Opinion

The reason small lenders are leery of GSE reform

American Banker recently ran an opinion piece written by a member of a large, mortgage industry trade association touting that trade association’s plan for reforming the government-sponsored enterprises as being good for small lenders. I am a senior executive of a small lender, and a member of the board of directors of a small-lender trade association.

I can tell you from this small lender’s point of view that most of the various GSE reform proposals that have been offered, in very clever and disguised ways, are designed to advance the interests of the big-bank lenders and their Wall Street enablers, at the expense of companies like mine and the consumers whose mortgage needs we serve. It even places the American taxpayer at risk as will be explained later.

So yes, GSE reform, if done the wrong way, would be bad for small lenders, our customers and even hardworking Americans otherwise not involved in the mortgage and real estate industry.

Here are the concerns of small lenders in a nutshell.

We currently have a level playing field and a truly competitive mortgage market for the first time in a generation. This is due to an extremely helpful legal provision enacted by Congress in 2011 mandating equal guarantee fee pricing by Fannie Mae and Freddie Mac for all lenders. The GSEs’ regulator and conservator, the Federal Housing Finance Agency, has employed this legal provision to eliminate the previously harmful practice by Fannie and Freddie of granting volume discounts on their loan guarantee fees to large, primarily bank-owned lenders.

Any GSE reform proposal should leave small lenders and their customers in at least as good a position as they are now, and it should do so in a targeted fashion, so that we do not disrupt the current ways that our mortgage markets are working successfully to provide consumers with affordable mortgages.
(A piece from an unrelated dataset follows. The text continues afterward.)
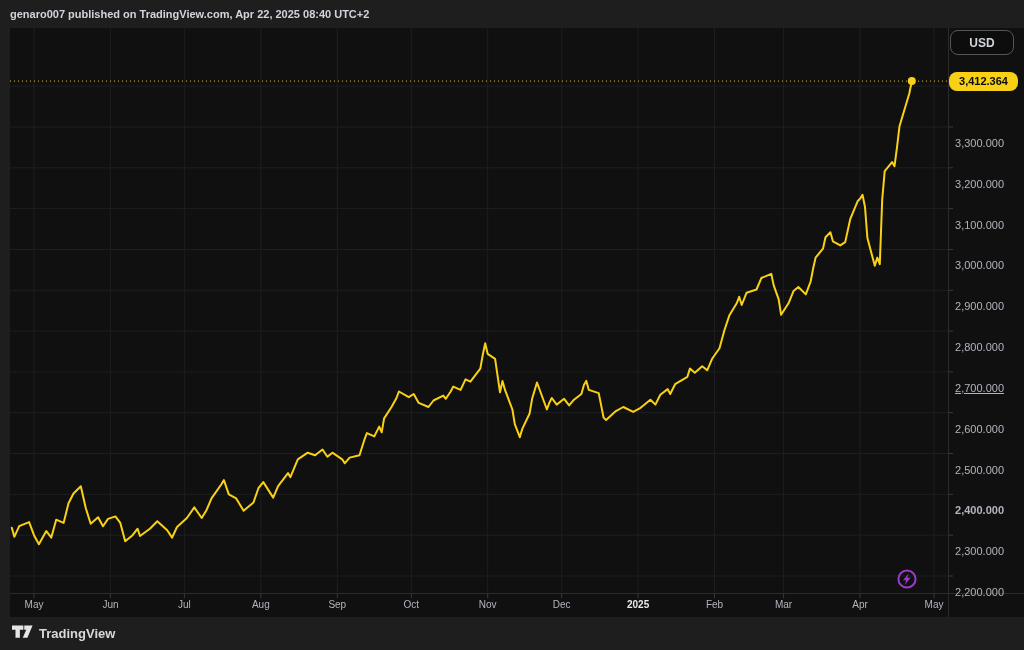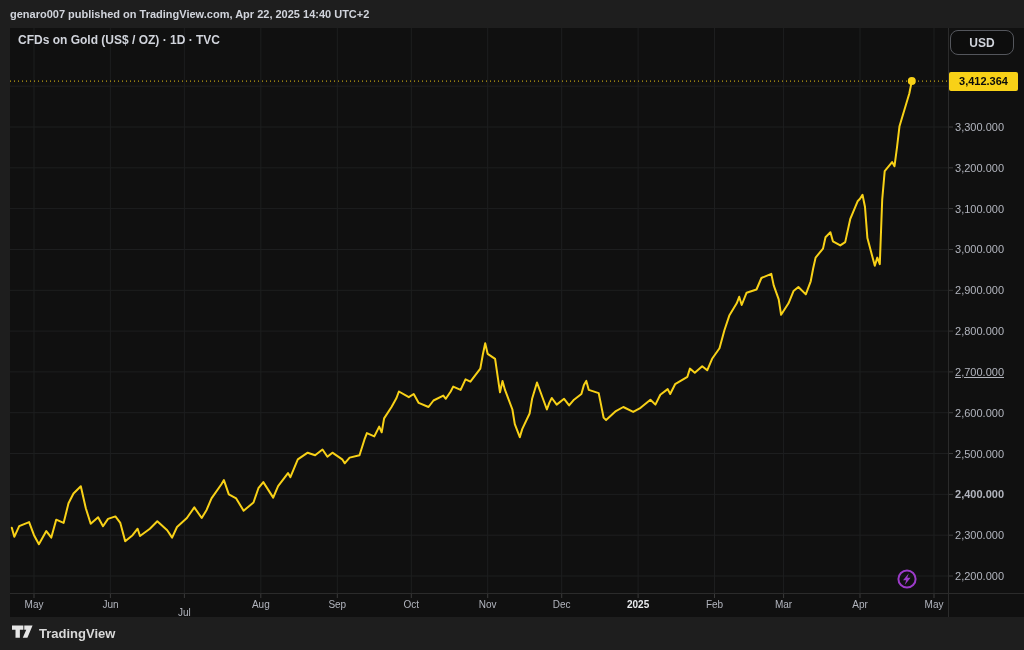"genaro007 published on TradingView.com," span { text: 14:40 -> 08:40 }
Sadly, most of these GSE reform proposals fall far short of that.

Let me give you a few examples of proposals that are being touted as equitable, but in fact are not.

While the plan proposed by the Mortgage Bankers Association would extend the prohibition on unequal pricing, it is silent on policing a tool the big banks can use to achieve the same objective as volume discounts: upfront risk-sharing. While this tool is great in theory, through the use of upfront risk-sharing the big-bank lenders could employ a variety of complicated financial structures that would minimize their own risk exposure while still affording them the same advantages they formerly had under volume discounts.

The MBA’s plan is silent on this issue, but as crafted it would provide a huge loophole to the big banks and Wall Street. With little risk actually being assumed by these banks, risky lending practices are sure to ensue for the sake of profit. The memory of the financial crisis is too recent to let this happen again.

More directly, the MBA’s plan would allow a consortium of big-bank lenders to form their own direct competitor to Fannie and Freddie that would be authorized to issue mortgage-backed securities with a full-faith-and-credit guarantee from the federal government, a.k.a. the American taxpayer. And since these securities would carry this guarantee, the banks could buy these securities and hold zero capital against their investments. Can you imagine the type of leveraging and fancy financial structures the big banks and Wall Street investors could employ with massive holdings of zero-capital mortgage securities?

So, yes, we small lenders, and the trade associations that truly represent our interests, are extremely concerned about these various GSE reform proposals. Existing law gives the FHFA ample authority to complete much of what remains to be done in GSE reform — establishing strong capital standards for the GSEs and requiring Fannie and Freddie to draw up and execute a plan successfully to achieve the required capital levels. This is current law, which is not being followed.

All we really need to complete GSE reform is a handful of amendments to existing law that would do three things: make permanent the FHFA’s authority to regulate Fannie and Freddie’s guarantee fees and to ensure those fees are equal for all lenders; extend that same permanent regulatory authority to all upfront risk-sharing transactions and all other fees and charges imposed upon lenders or on a per-loan basis; and require that the Treasury preferred stock purchase agreement be made permanent and that Fannie and Freddie pay a reasonable ongoing fee to the Treasury for the agreement. This latter point would provide explicit, paid for, federal backing to the GSEs, giving mortgage-backed security purchasers the assurance they need their investments are secure. We now have one of the most secure and healthy housing markets in history. Little change is necessary in order to maintain and expand the market so that all who qualify for housing credit receive a mortgage.

Given the narrow scope of what many small lenders believe is truly needed to complete GSE reform, it is easy to understand why we look with suspicion and distrust on the elaborate plans coming forth from trade associations and think tanks that purport to address the concerns of small lenders that go well beyond what is necessary to permanently reform the GSEs.